Travail demandé -> Prolongez le texte ci-dessous sur la reine des sciences, et non les données qui le suivent, en reprenant juste après sa dernière phrase.

Texte étudié ->
^^^^^^^^^^^^^^^^

La reine des sciences : seule dans son château ?

Débat

Quelques pistes pour sortir la reine de son isolement...

Publié le 18 avril 2018

Chers lecteurs, Chères lectrices,

Suite à un échange intéressant autour d’un repas au restaurant universitaire avec Jean S., un collègue géographe, je lui posais des questions autour de son métier et son avis autour d’une « illumination » que j’avais eue le matin même, à savoir d’un parallélisme entre l’activité du géographe ou du géologue et celle du professeur de mathématiques.

J’ai donc demandé à Jean S. de me dire un peu plus sur son travail. J’ai eu la possibilité de connaître ces deux métiers car ma première fiancée italienne (eh oui, les sentiments toujours les sentiments, sont de la cendre jamais éteinte) baignait dans ce métier. Et bien sûr je la regardais, car elle me plaisait, mais je la regardais aussi agir dans son environnement professionnel : le département de géologie de l’université de Rome.

Voici la réponse de Jean à mon questionnement : « Nous abordons bien l’objet (ou plutôt les objets) géographique(s) par la théorie et l’épistémologie. Dans un deuxième temps, et idéalement notre tableau est concrétisé par le terrain (en quelque sorte ce terrain est pour nous l’équivalent du tube à essai des chimistes) et nous y observons concrètement les objets de la géographie (comme le paysage ou l’organisation spatiale des phénomènes) et dans un troisième temps nous faisons réfléchir les étudiants à partir de leurs observations. Nous leur demandons alors de problématiser leurs observations et de nous présenter leurs réflexions sous forme de reportage (vidéo ou poster scientifique). »

^^^^^^^^^^^^^^^^

Données fournies ->
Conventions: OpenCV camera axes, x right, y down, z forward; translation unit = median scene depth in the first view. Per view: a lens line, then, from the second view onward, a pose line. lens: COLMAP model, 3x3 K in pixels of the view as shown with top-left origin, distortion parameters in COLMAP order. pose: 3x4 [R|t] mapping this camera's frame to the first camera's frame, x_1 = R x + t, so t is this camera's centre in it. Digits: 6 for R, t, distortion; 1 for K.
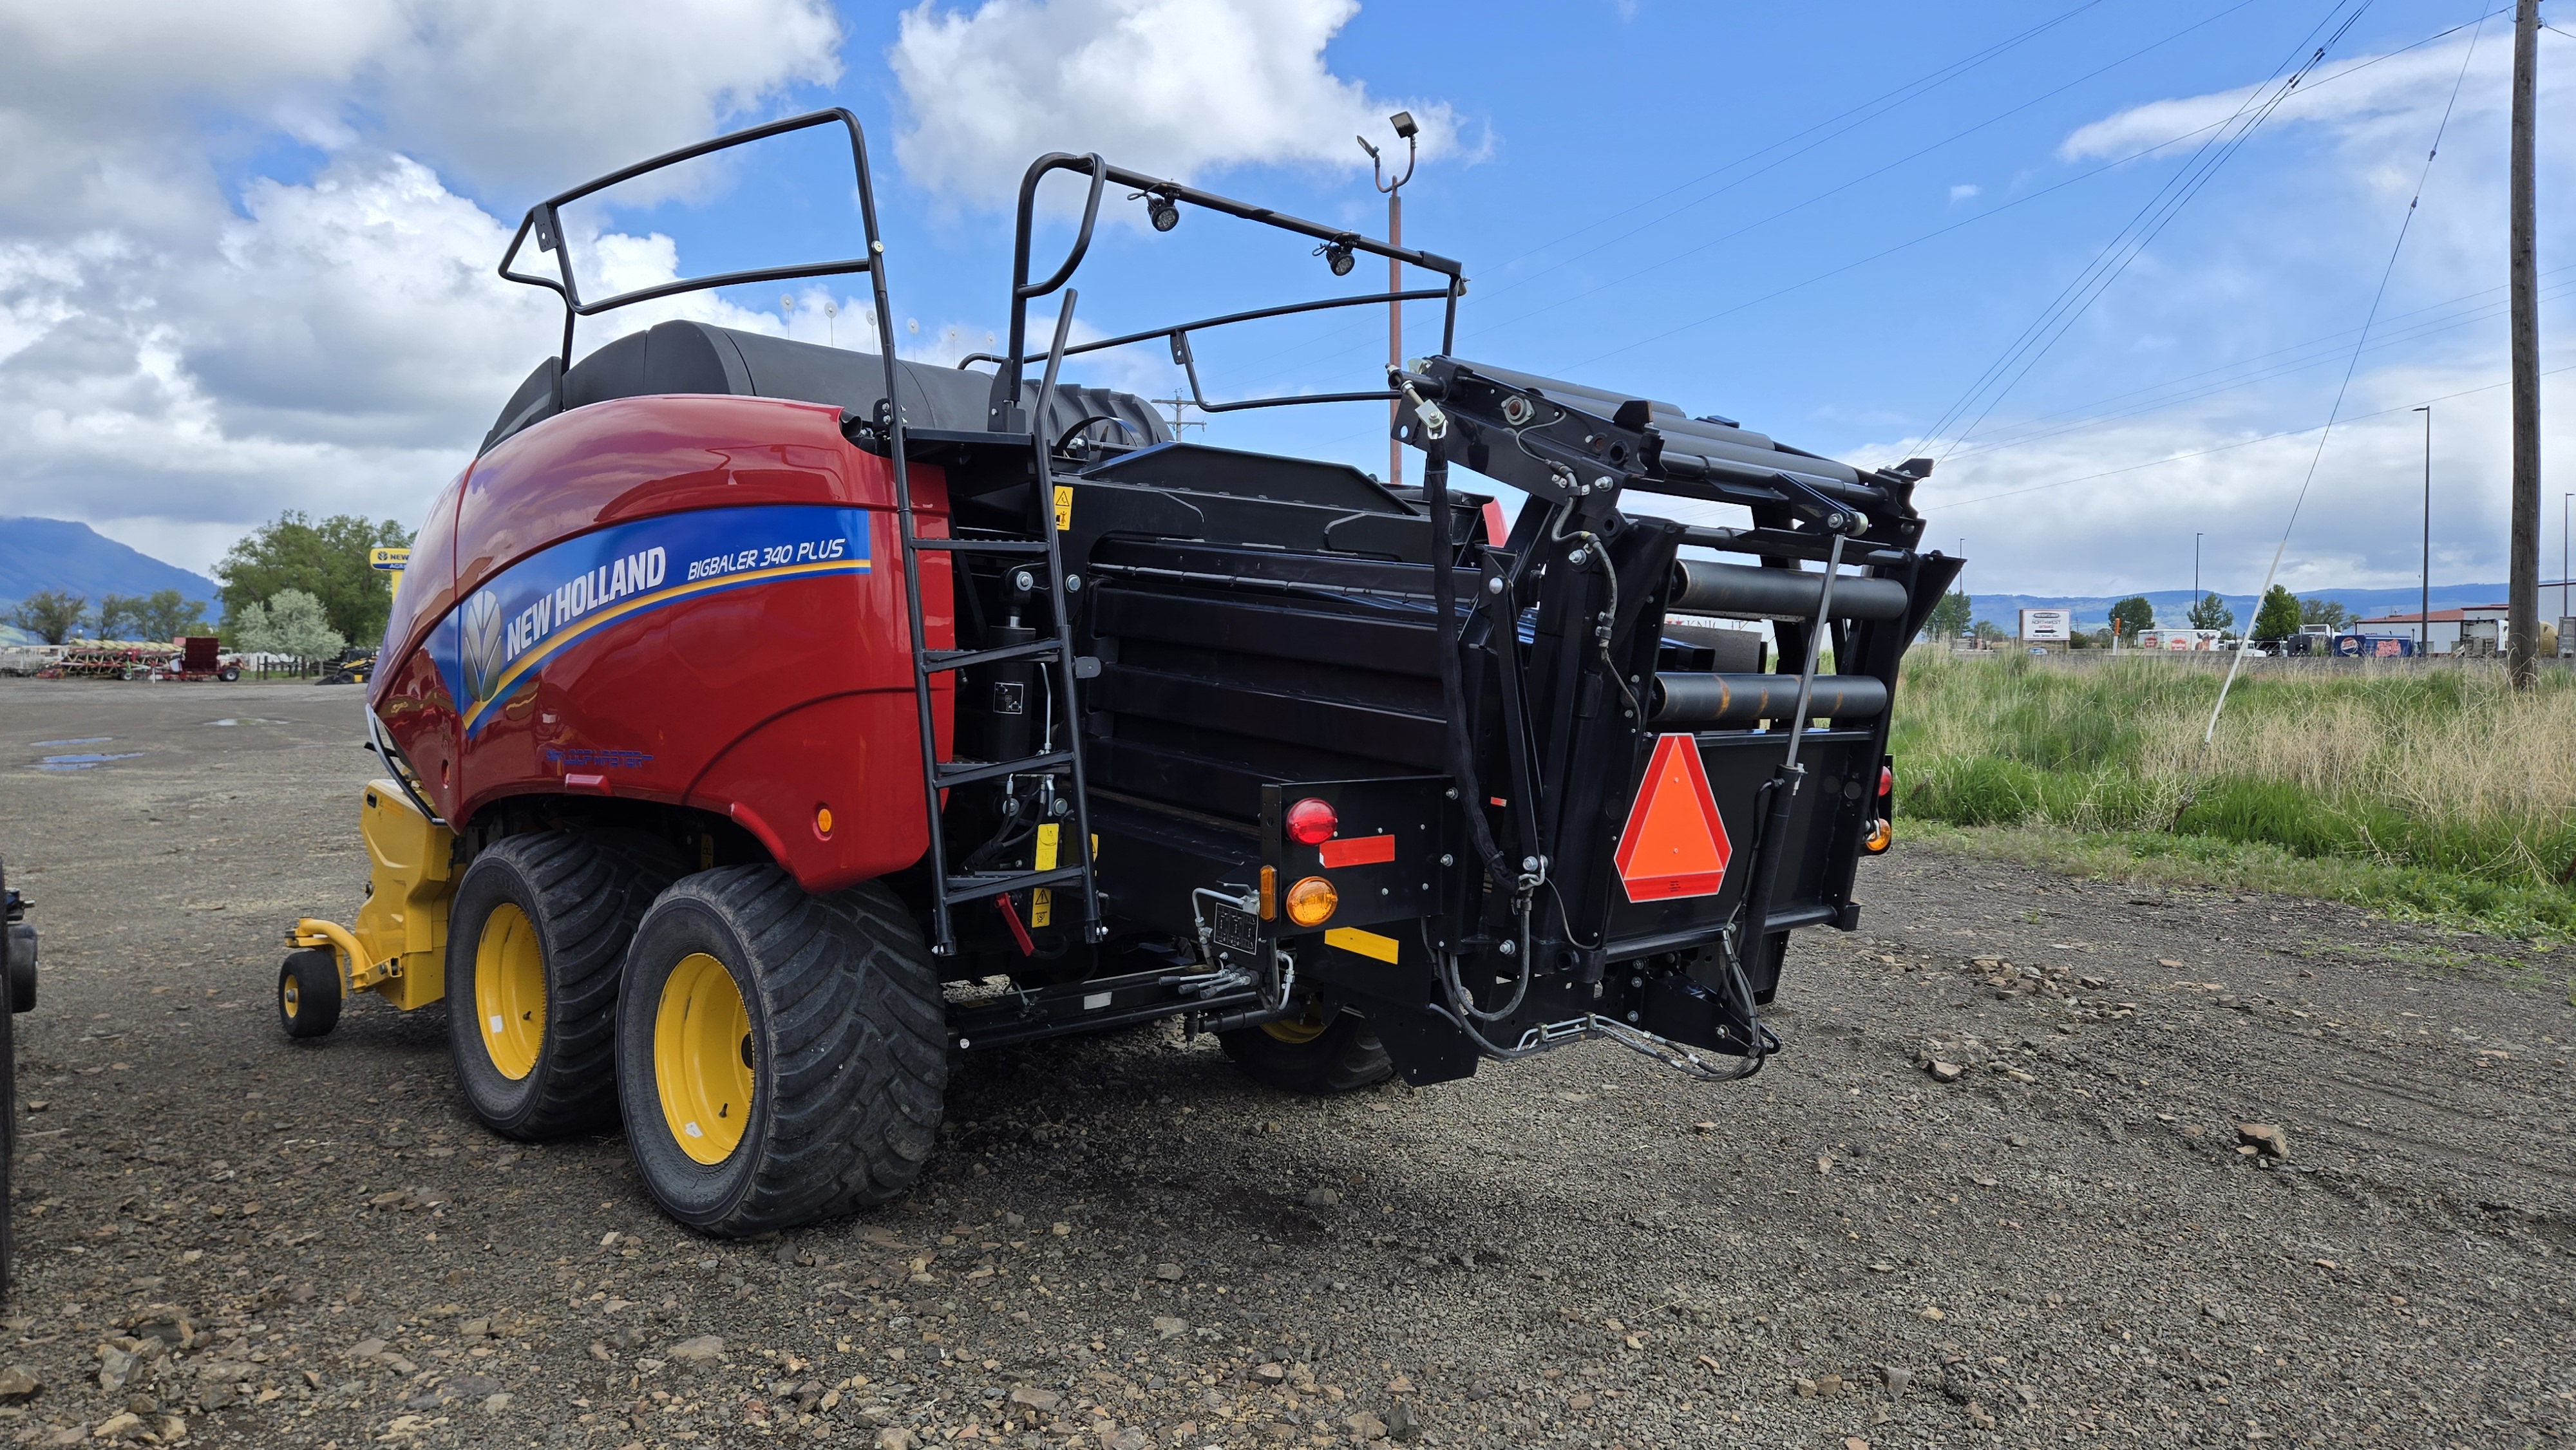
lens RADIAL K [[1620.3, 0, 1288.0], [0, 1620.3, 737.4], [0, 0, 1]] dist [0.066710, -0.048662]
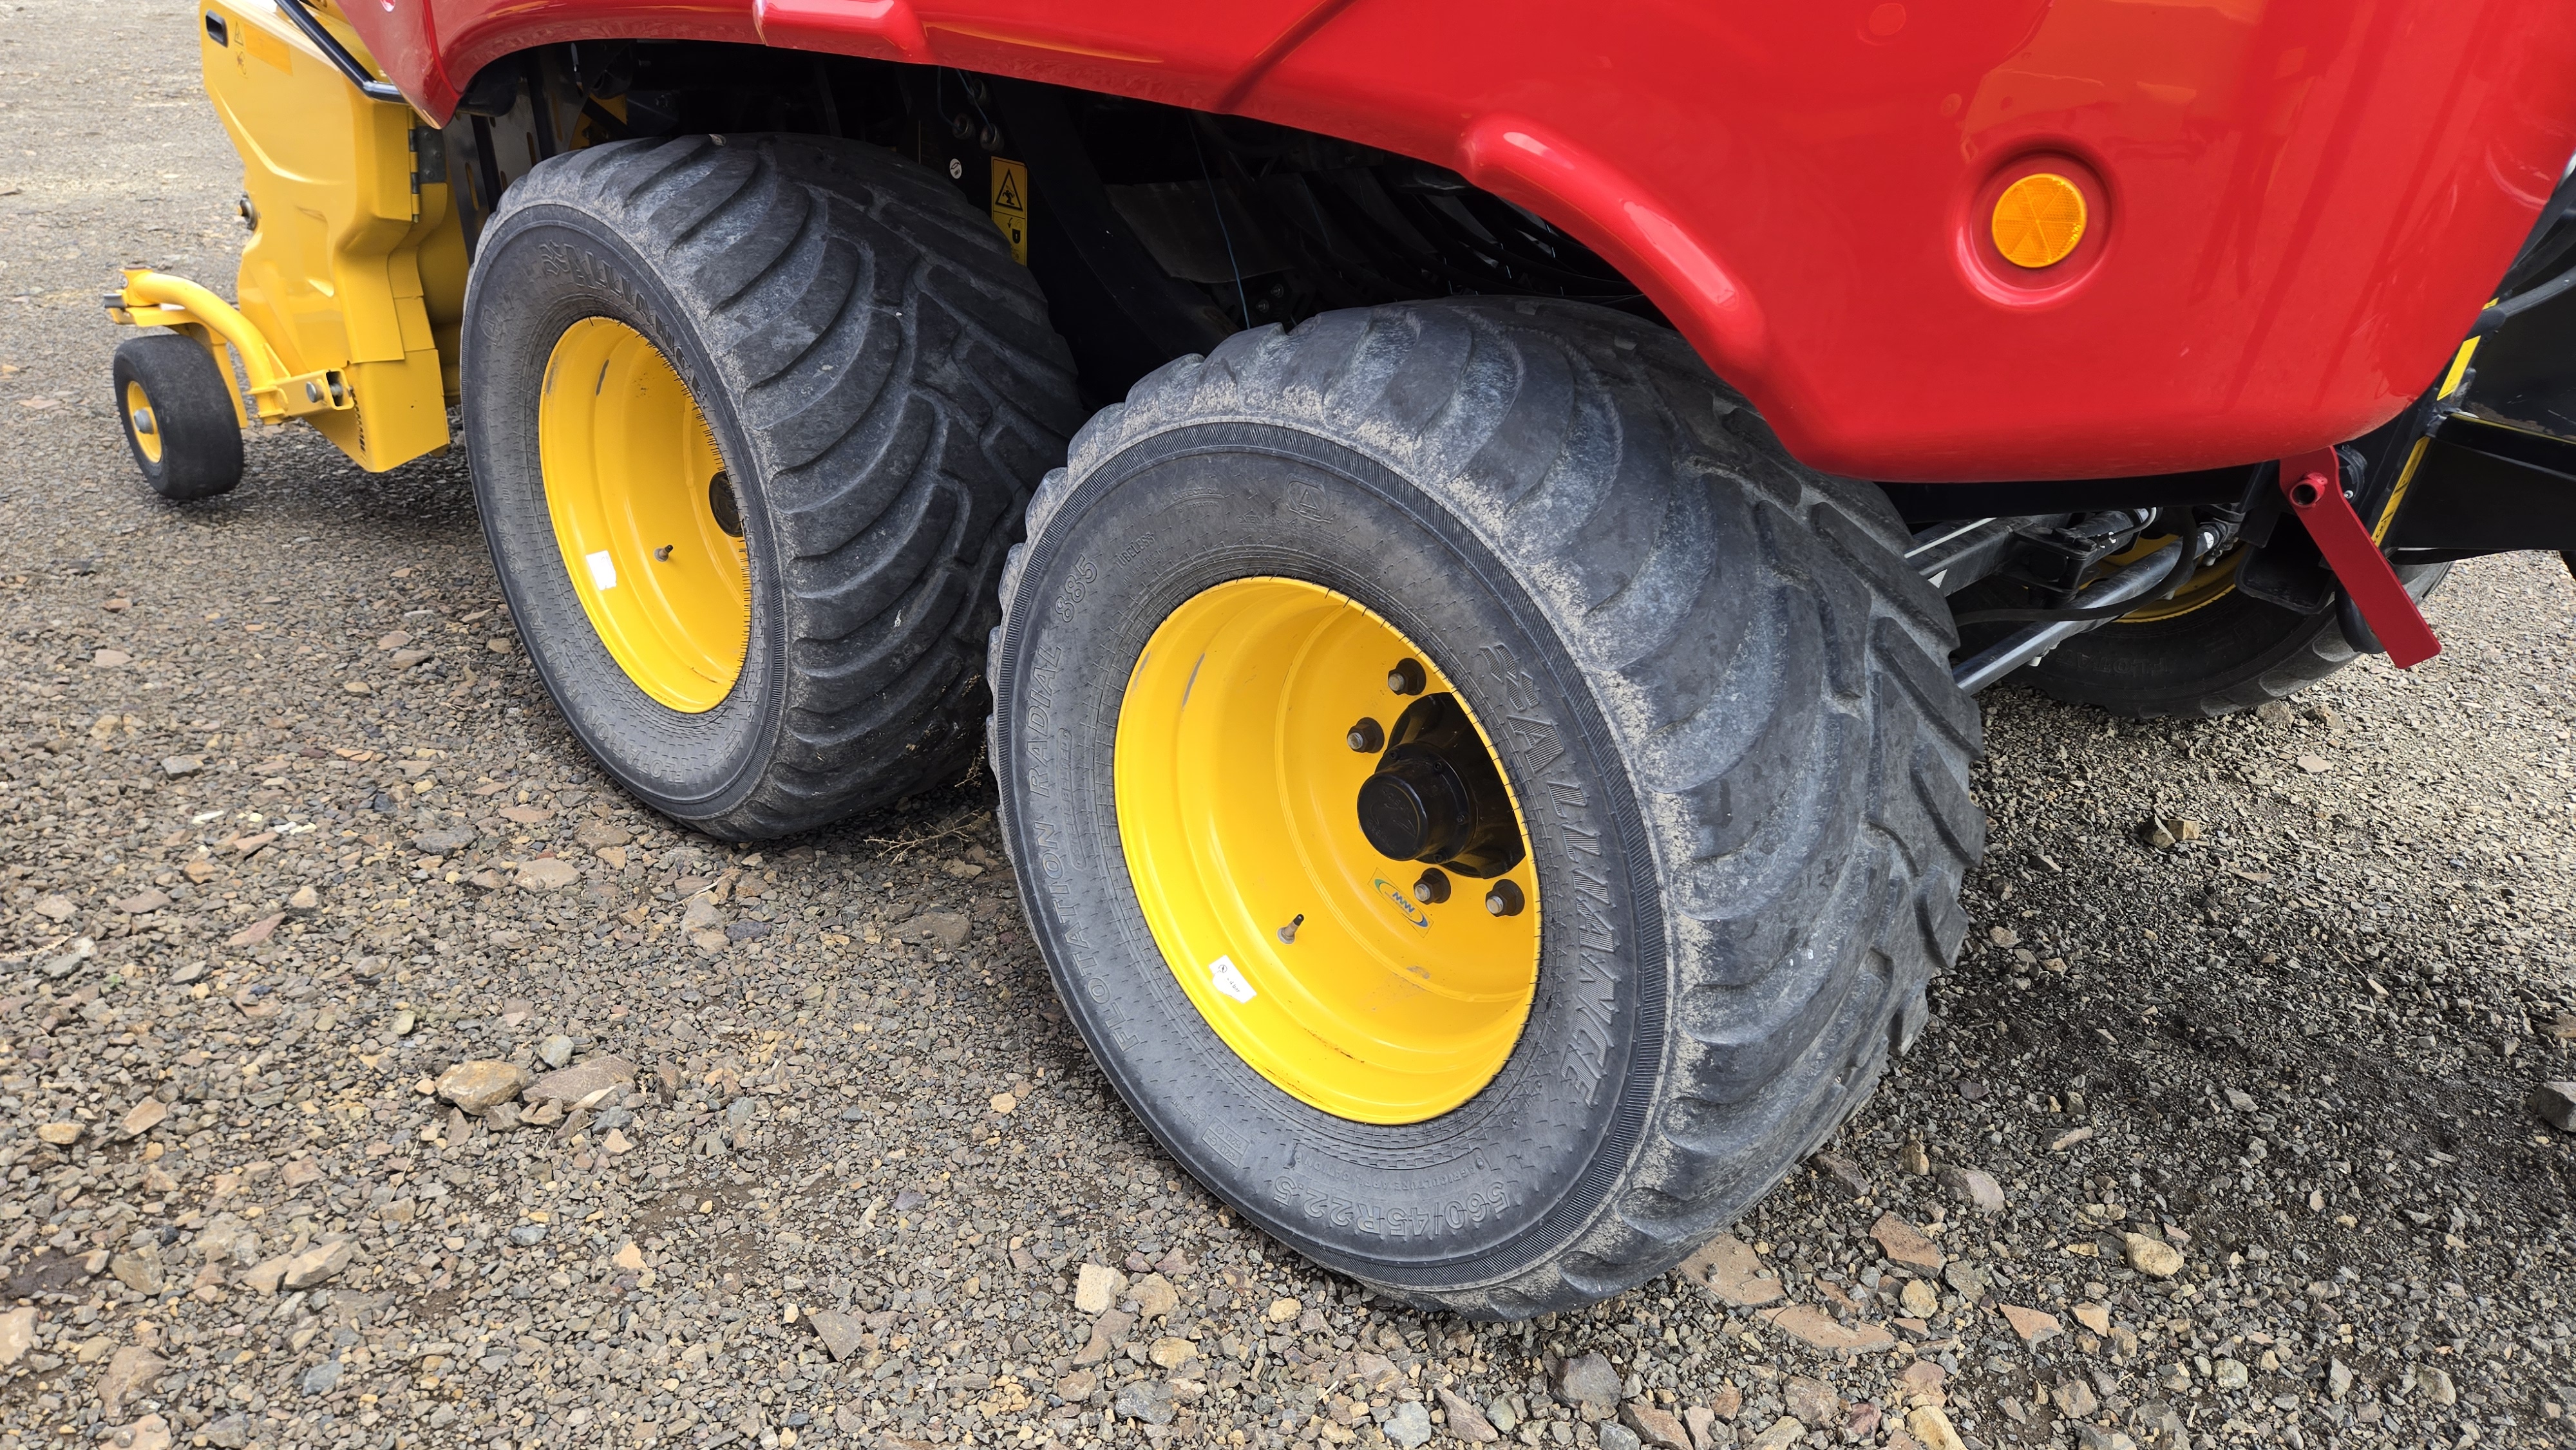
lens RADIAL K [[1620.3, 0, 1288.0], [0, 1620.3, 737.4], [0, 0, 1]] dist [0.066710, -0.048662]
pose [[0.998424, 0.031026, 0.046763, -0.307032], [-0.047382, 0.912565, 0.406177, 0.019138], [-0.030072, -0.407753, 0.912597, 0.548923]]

^^^^^^^^^^^^^^^^

Résultat ci-après ->
Dans un mail à Jean je lui ai décliné mes centres d’intérêt : les laboratoires de mathématiques à la Borel-Castelnuovo-Kahane et le regard, afin d’améliorer l’enseignement des mathématiques et l’image de notre discipline dans l’espoir qu’un jour elle soit davantage aimée par le grand public comme celui-ci peut aimer le cinéma, la peinture, la sculpture, la littérature…

J’avais écrit à Jean que lorsqu’on regarde un tableau, comme le font les historiens de l’art par exemple, nous sommes amenés à formuler des observations sur ce que l’on voit et à mobiliser des connaissances. On affine l’observation, on se familiarise avec le tableau et on finit par s’y attacher comme s’il était sorti de nos pinceaux ou presque.

Le professeur de mathématiques ou le chercheur en mathématiques a la même démarche : il observe une configuration géométrique, une formule… puis, grâce à des connaissances, cherche à « faire parler » la configuration géométrique, la formule, etc. comme les historiens de l’art tentent de « faire parler » les tableaux. Le professeur finit par s’attacher au théorème, à la configuration, à la formule… comme s’ils étaient sortis de sa plume ou presque.

Toutefois, les professeurs ne poussent pas assez, ou pas du tout, à mon avis, les élèves à « faire parler » les objets mathématiques ! D’où, en partie, les causes de beaucoup de blocages et, hélas, même une aversion pour les mathématiques.

Les coupables nous les connaissons bien : les programmes et le temps. Il faut faire vite ! On finit donc par faire vite et… mal ? C’est comme manger une assiette de bonnes lasagnes sans les déguster ou boire vite un délicieux verre de Bordeaux ! On oublie ainsi les lasagnes, les Bordeaux… et on mange et l’on boit car il est dans nos habitudes de manger et de boire.

Même les mathématiciens ont une conception de la beauté mathématique et ils y tiennent ! Des études récentes montreraient même que le plaisir à regarder une œuvre d’art et celui à regarder une belle formule mathématique mobiliseraient les mêmes zones du cerveau. Toutefois, la reine des sciences serait-elle seule dans son château ? Triste sort !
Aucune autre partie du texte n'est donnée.